In that movie, the Niger Delta featured prominently, and presented to a local, national and global audience, it highlighted the folly and effect of relying on fossil fuels as our primary source of income or as a driver of our lifestyles as a people.

Therefore, as I sat at my table mulling the idea of doing silent videos, organising campaigns, carrying out a flurry of twitter and Facebook activity with which to demand for accountability in the management of the budgets of the NDIs, another idea suddenly struck.

Why not Whistleblowers? Recently, Whistleblowing has become a protagonist of sorts, especially with the 5% incentive which a Whistle blower stands to rake in in the event that he/she did not blow wrong.

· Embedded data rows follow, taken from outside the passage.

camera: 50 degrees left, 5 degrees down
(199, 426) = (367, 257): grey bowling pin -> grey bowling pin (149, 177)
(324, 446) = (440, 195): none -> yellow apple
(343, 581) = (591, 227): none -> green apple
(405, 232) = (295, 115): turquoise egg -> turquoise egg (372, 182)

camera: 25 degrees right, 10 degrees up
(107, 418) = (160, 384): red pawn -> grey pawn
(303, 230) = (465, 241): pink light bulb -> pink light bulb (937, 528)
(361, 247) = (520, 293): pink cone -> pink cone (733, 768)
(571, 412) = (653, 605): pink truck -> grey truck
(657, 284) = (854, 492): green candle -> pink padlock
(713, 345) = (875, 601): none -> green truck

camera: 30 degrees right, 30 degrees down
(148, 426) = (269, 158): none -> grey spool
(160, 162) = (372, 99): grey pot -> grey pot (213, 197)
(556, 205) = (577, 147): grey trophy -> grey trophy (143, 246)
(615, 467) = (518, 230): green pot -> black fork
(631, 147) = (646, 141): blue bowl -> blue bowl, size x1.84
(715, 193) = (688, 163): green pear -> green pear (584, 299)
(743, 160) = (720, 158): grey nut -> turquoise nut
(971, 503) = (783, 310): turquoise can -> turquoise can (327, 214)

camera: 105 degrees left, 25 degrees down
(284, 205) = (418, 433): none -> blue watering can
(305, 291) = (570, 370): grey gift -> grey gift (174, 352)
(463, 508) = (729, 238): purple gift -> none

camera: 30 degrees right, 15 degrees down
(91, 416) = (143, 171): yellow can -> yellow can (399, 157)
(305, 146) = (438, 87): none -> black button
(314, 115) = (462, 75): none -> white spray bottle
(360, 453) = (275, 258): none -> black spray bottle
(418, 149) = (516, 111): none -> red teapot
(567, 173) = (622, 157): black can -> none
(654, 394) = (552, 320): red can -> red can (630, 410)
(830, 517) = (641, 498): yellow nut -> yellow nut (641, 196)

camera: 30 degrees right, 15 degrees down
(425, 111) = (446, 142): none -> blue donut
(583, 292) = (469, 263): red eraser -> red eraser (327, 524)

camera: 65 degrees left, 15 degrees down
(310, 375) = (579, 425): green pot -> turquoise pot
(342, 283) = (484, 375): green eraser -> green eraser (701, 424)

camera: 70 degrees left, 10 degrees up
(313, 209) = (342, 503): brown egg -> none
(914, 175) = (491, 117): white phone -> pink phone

What seems germane is that several young people are now online at the website of the Finance Ministry or browsing such items as ‘How to be a Whistle blower.’ I saw a caricature the other day of a teacher in class asking the kids in class what they want to be when they grow up.

In one accord, the kids said they wanted to be whistle blowers. While I cannot totally support the need for schools to integrate values such as this in the school curriculum, the point must be made that Whistleblowers, like them or not, have tipped the pendulum in favour of the need for development institutions in the Niger Delta to give a blow-by-blow account of their expenditures.

In the light of the foregoing therefore, I would strongly recommend to the National Assembly to pass the Whistleblowers Bill before them into law. I do not know who it is that will not stand to benefit if NDIs established by the National Assembly account for the monies they collect on our behalf.

Bob MajiriOghene Etemiku is ANEEJ Communications manager, @bobaneej.